La Bourse des valeurs mobilières de l'Afrique centrale (BVMAC) est opérationnelle depuis 2022. Quatre ans plus tard, les Perspectives Économiques en Afrique 2026 de la Banque africaine de développement (BAD) livrent un constat mesuré : au moment de la publication du rapport dont les données sont arrêtées à mars 2026, la plateforme régionale "ne compte actuellement que huit sociétés cotées". Ce chiffre consacré au renforcement des systèmes financiers, traduit la difficulté structurelle que rencontre l'Afrique centrale pour transformer son potentiel économique en profondeur de marché financier. Depuis lors, BGFIBank Holding, premier groupe bancaire de la zone CEMAC, a rejoint la cote avec une entrée qui pourrait marquer un tournant dans la trajectoire de la bourse régionale.
Le retard de la BVMAC s'inscrit dans une dynamique continentale contrastée. La BAD note à ce sujet que le paysage boursier africain a connu "une croissance fulgurante au cours des deux dernières décennies", la capitalisation boursière ayant "été multipliée par près de six pour atteindre 1 200 milliards de dollars US en 2024, soit environ 40 % du PIB de 2024". Mais l'activité "reste fortement concentrée dans une poignée d'économies, notamment l'Égypte, le Maroc, le Nigeria et l'Afrique du Sud". La valeur totale des actions négociées sur le continent ne représente que "4,4 % du PIB en 2024, contre environ 120 % à l'échelle mondiale". Aucun pays de la zone CEMAC ne figure dans le tableau de performance des principales bourses africaines publié par le rapport, qui couvre Johannesburg, Cairo, Casablanca, Lagos, Nairobi et Maurice.

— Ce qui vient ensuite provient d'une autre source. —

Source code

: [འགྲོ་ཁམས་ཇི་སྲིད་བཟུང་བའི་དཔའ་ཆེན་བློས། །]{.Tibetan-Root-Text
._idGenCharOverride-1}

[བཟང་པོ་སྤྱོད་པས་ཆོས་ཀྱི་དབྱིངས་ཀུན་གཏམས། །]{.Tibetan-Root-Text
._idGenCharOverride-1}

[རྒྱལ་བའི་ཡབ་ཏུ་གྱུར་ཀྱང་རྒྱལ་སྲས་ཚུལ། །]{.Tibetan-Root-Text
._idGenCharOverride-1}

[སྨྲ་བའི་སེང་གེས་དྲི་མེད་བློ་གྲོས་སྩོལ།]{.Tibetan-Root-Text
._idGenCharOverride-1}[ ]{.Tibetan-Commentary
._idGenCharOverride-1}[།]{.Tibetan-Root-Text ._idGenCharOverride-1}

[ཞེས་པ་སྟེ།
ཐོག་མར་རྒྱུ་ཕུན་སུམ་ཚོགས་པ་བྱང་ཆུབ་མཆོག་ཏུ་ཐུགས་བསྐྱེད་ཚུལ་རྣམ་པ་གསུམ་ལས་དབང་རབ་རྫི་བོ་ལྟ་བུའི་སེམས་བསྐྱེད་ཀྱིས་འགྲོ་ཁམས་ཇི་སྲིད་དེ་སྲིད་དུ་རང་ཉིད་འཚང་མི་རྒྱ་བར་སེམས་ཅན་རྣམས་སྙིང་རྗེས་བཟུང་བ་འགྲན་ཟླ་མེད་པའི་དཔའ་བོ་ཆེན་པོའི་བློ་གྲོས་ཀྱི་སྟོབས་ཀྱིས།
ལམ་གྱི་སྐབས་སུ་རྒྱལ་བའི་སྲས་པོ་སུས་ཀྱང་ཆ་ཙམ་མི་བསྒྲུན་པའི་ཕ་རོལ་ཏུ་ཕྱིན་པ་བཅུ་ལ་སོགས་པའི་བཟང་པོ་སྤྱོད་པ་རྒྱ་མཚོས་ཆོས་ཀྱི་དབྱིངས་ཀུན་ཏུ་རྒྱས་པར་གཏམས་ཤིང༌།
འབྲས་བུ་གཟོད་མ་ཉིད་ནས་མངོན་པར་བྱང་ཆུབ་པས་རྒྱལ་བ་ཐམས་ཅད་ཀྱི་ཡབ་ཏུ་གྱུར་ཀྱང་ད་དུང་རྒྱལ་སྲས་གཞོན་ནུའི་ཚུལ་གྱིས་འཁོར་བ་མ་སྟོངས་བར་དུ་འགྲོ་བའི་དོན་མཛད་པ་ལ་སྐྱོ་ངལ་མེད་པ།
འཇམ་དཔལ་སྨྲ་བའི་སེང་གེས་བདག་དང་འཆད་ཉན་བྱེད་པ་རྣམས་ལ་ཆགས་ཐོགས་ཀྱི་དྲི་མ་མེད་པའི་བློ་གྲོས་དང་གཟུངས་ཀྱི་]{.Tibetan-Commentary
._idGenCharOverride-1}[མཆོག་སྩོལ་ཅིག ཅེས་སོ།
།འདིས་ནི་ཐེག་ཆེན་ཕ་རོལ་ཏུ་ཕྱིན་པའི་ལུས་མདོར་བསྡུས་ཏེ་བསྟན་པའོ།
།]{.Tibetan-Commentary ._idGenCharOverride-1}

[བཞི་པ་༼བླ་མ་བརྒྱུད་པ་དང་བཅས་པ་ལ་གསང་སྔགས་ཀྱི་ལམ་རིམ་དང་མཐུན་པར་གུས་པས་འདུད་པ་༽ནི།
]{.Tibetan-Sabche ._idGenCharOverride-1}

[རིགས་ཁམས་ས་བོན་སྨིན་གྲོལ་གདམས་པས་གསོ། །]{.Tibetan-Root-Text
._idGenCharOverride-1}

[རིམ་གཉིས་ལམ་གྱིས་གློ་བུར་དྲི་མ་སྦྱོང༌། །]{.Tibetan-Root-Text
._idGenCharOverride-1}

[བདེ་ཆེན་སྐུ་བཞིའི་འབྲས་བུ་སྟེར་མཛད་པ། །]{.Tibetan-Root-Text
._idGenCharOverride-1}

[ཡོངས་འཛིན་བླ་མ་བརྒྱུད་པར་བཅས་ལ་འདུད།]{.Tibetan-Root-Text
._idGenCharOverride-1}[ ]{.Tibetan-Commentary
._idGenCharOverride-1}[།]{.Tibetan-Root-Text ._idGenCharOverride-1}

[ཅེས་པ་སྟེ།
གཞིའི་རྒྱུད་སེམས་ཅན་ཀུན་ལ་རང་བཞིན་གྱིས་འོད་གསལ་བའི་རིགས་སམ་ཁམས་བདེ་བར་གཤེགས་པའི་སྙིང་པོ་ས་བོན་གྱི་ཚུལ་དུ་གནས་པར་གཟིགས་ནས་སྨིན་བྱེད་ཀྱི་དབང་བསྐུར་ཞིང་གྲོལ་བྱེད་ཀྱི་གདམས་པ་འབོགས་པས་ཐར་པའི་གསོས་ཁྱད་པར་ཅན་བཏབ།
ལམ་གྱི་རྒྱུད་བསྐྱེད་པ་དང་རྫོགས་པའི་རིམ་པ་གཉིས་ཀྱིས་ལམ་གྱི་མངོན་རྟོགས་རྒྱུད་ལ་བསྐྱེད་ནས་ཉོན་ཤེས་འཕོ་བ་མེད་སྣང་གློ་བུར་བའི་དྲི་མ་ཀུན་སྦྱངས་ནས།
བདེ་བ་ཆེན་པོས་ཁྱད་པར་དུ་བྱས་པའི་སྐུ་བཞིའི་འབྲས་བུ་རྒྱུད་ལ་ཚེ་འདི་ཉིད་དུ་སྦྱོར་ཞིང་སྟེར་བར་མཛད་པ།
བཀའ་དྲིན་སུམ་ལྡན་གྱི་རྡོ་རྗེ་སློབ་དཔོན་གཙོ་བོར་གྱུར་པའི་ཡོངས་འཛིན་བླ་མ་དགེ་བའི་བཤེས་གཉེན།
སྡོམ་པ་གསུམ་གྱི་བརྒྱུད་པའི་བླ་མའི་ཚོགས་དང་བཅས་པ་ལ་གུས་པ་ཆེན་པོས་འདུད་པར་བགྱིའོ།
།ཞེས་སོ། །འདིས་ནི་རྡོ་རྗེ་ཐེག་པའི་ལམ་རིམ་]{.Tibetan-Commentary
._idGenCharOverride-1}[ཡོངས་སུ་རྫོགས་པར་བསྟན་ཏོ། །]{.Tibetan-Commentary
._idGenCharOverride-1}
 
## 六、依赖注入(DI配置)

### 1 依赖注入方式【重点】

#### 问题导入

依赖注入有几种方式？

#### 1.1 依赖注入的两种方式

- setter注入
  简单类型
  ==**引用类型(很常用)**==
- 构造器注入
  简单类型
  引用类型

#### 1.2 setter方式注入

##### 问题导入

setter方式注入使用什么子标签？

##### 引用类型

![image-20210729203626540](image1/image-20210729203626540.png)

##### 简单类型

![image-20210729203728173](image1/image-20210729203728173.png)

Le rapport identifie les freins structurels communs aux bourses africaines sous-développées, qui s'appliquent directement à la BVMAC dont "le nombre limité de cotations, la participation restreinte des investisseurs institutionnels et le manque de liquidité". Il ajoute que les marchés boursiers africains présentent "un niveau de dispersion élevé" des rendements par rapport aux autres régions, signe d'une "fragmentation persistante, des réserves de liquidités faibles et des liens entre les marchés limités". Cette dispersion est en hausse tendancielle en Afrique sur la période 2006-2024, alors qu'elle recule en Asie émergente et dans l'Union européenne, deux zones où l'intégration régionale des marchés a progressé. C'est précisément dans ce contexte que l'entrée de BGFIBank Holding à la BVMAC prend une dimension stratégique : avec un bilan consolidé parmi les plus importants de la sous-région et une présence dans onze pays africains, le groupe apporte à la bourse régionale une valeur de référence et une visibilité institutionnelle dont elle manquait depuis son lancement.
La BAD relève par exemple, dans la note pays de la République du Congo, que Brazzaville est "très actif sur le marché financier régional grâce à l'émission massive de titres du Trésor", dont l'encours "représentait 30 % du PIB en 2024, avec des taux d'intérêt atteignant 11 %". Ces taux élevés alourdissent mécaniquement le fardeau de la dette sans contribuer au développement d'un marché secondaire liquide. Le rapport identifie pour la République du Congo un potentiel de devenir "une plaque tournante de l'émission de titres thématiques (obligations vertes et bleues)" en s'appuyant sur le bassin du Congo, mais cette ambition suppose précisément que la BVMAC monte en capacité comme plateforme de cotation et d'échange.
L'institution dirigée par Sidi Oul Tah, formule par ailleurs des recommandations précises pour dépasser le stade embryonnaire des bourses régionales africaines. L'institution plaide pour le renforcement des "plateformes boursières régionales et continentales destinées à renforcer l'intégration" et souligne que les efforts déjà engagés "n'ont pas encore donné les résultats escomptés". Elle cite en référence positive le projet de liaison des bourses africaines (AELP), lancé en 2022, qui relie sept grandes bourses représentant "plus de 90 % de la capitalisation boursière totale du continent", sans que la BVMAC en fasse encore partie.